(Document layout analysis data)
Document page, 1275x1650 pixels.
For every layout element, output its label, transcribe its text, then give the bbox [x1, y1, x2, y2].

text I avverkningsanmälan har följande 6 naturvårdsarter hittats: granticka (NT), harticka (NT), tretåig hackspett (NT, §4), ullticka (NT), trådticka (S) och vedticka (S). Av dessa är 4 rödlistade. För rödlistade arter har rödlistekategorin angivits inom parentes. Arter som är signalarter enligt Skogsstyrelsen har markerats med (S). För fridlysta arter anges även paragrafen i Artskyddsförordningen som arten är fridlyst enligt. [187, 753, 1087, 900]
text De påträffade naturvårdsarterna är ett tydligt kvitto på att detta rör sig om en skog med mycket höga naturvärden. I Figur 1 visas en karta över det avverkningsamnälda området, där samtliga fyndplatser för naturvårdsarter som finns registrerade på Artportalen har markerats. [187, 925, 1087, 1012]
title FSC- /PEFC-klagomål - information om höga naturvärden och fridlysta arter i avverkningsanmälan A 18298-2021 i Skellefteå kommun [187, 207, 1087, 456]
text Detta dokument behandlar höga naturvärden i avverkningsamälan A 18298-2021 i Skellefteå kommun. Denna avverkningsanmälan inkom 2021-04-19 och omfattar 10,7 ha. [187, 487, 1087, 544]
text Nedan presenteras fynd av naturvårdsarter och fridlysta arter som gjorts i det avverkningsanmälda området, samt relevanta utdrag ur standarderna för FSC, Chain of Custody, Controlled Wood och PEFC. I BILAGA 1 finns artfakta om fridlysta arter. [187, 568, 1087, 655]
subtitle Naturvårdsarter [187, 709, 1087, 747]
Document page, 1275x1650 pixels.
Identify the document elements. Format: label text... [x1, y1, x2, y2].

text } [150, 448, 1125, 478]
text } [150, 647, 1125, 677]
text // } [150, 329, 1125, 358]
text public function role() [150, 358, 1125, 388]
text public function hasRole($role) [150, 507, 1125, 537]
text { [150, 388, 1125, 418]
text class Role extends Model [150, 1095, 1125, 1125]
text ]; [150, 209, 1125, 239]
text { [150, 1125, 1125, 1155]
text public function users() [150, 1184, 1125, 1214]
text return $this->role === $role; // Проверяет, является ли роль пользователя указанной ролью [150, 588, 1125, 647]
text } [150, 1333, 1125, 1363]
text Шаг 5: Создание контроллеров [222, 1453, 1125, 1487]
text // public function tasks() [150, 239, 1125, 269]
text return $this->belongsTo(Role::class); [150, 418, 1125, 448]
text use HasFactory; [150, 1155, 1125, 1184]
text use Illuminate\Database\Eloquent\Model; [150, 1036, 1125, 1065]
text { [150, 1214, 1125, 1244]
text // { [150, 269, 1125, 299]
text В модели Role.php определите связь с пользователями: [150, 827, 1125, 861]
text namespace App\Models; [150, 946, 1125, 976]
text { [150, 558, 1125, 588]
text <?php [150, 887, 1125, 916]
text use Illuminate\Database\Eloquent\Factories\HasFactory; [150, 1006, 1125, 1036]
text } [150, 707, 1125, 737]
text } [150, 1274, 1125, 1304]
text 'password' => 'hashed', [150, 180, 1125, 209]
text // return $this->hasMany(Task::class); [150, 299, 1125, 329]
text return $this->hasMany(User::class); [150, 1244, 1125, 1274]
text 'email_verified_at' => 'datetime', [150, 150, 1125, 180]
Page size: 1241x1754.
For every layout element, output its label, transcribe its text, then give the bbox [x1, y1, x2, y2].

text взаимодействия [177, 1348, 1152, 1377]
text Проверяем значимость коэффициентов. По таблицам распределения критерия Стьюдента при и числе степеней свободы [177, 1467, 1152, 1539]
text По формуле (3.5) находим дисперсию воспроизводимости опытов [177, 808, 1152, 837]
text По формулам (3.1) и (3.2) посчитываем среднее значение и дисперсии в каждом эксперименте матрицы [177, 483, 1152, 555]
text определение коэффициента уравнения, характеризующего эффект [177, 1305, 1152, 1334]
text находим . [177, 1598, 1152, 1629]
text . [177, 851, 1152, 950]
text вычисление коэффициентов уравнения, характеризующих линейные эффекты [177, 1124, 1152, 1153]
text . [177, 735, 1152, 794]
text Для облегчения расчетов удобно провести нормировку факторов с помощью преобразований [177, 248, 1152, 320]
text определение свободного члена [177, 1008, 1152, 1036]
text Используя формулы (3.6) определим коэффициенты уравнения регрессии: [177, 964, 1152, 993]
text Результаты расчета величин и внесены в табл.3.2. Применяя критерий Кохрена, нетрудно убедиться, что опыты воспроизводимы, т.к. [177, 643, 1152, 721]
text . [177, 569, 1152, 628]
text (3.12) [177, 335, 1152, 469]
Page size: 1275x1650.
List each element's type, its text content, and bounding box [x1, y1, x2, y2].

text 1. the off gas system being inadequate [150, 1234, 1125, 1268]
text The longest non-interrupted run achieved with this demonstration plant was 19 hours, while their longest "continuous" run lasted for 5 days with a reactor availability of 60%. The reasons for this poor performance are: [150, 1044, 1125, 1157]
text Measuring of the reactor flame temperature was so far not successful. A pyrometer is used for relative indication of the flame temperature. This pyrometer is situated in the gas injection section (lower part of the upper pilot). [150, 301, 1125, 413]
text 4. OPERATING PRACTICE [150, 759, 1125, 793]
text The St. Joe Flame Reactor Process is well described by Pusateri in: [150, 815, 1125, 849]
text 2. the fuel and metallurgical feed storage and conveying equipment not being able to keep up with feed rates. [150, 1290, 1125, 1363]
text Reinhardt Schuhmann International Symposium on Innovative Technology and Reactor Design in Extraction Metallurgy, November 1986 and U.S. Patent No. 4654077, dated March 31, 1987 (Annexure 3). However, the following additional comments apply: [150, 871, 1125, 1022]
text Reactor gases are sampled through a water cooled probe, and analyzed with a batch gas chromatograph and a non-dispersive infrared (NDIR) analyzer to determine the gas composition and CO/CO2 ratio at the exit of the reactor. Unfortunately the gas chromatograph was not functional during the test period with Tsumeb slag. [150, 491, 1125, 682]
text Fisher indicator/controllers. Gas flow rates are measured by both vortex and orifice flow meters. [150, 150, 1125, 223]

WHAT IS NEEDED
All lines of the records above that contain the word "size" are to be copied out.

EXERCISE ANSWER
Page size: 1241x1754.
Page size: 1275x1650.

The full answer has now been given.